Haskell: type classes question
Question
I wish to define the following typeclass Mapping
:
{-# LANGUAGE MultiParamTypeClasses #-}
class Mapping k v m where
empty :: m v
insert :: k -> v -> m v -> m v
search :: k -> m v -> Maybe v
delete :: k -> m v -> m v
One instance of Mapping
is Data.Map.Map
{-# LANGUAGE ..., FlexibleInstances #-}
instance Ord k => Mapping k v (Map.Map k) where
empty = Map.empty
search = Map.lookup
insert = Map.insert
delete = Map.delete
And now I want to create a type Trie :: * -> * -> * -> *
such as
{-# LANGUAGE ..., UndecidableInstances #-}
data Trie m k v = Trie {
trValue :: Maybe v,
trChildren :: m (Trie m k v)
}
instance Mapping k (Trie m k v) m => Mapping [k] v (Trie m k) where
search [] tree = trValue tree
search (x:xs) tree =
search xs =<< search x (trChildren tree)
So far so good,
now I also want to define Trie
's insert
and empty
, and that's where I get into problems.
I will discuss empty
because it's simpler and insert
needs it anyhow..
If I try this:
instance Mapping k (Trie m k v) m => Mapping [k] v (Trie m k) where
empty = Trie { trValue = Nothing, trChildren = empty }
...
and that makes me get the following error:
Could not deduce (Mapping k (Trie m k1 v) (m k1))
from the context (Mapping [k1] v (Trie m k1),
Mapping k1 (Trie m k1 v) (m k1))
arising from a use of `empty' at test.hs:27:49-53
Possible fix:
add (Mapping k (Trie m k1 v) (m k1)) to the context of
the instance declaration
or add an instance declaration for (Mapping k (Trie m k1 v) (m k1))
In the `trChildren' field of a record
In the expression: Trie {trValue = Nothing, trChildren = empty}
In the definition of `empty':
empty = Trie {trValue = Nothing, trChildren = empty}
I've tried and tried to solve it but failed.
Does anyone know how to make it work?

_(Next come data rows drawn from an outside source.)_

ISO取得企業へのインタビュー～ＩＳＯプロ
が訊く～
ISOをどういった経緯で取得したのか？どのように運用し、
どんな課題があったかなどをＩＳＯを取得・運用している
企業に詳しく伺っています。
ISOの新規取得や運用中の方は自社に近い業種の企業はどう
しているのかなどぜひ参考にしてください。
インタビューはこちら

Is it even possible?
Solution
Add a functional dependency:
{-# LANGUAGE ..., FunctionalDependencies #-}
class Mapping k v m | m -> k where
...
The errors you got before were because the program was ambiguous about which key type to use in certain places, hence the errors about the type variable k1
. The functional dependency allows the key type to be deduced from the map type (by declaring that there is only one possible answer), which deals with this problem.
OTHER TIPS
Code to demonstrate Ganesh's answer:
{-# LANGUAGE FlexibleInstances, FunctionalDependencies, MultiParamTypeClasses, StandaloneDeriving, UndecidableInstances #-}
import qualified Data.Map as Map
import Data.Maybe (fromMaybe)
class Mapping k m | m -> k where
empty :: m v
insert :: k -> v -> m v -> m v
search :: k -> m v -> Maybe v
delete :: k -> m v -> m v
instance Ord k => Mapping k (Map.Map k) where
empty = Map.empty
search = Map.lookup
insert = Map.insert
delete = Map.delete
data Trie m v = Trie {
trValue :: Maybe v,
trChildren :: m (Trie m v)
}
deriving instance (Show v, Show (m (Trie m v))) => Show (Trie m v)
trieMod :: Mapping k m => Maybe v -> [k] -> Trie m v -> Trie m v
trieMod val [] trie = trie { trValue = val }
trieMod val (x:xs) trie =
trie { trChildren = insert x newChild children }
where
children = trChildren trie
newChild = trieMod val xs prevChild
prevChild = fromMaybe empty . search x $ children
instance Mapping k m => Mapping [k] (Trie m) where
empty = Trie { trValue = Nothing, trChildren = empty }
search [] trie = trValue trie
search (x:xs) trie =
search xs =<< search x (trChildren trie)
insert key val = trieMod (Just val) key
delete = trieMod Nothing
type TernarySearchTree a = Trie (Map.Map a)
Btw: Had functional dependencies not existed, we would probably need to compromise on an annoying interface and use function tables instead of type classes.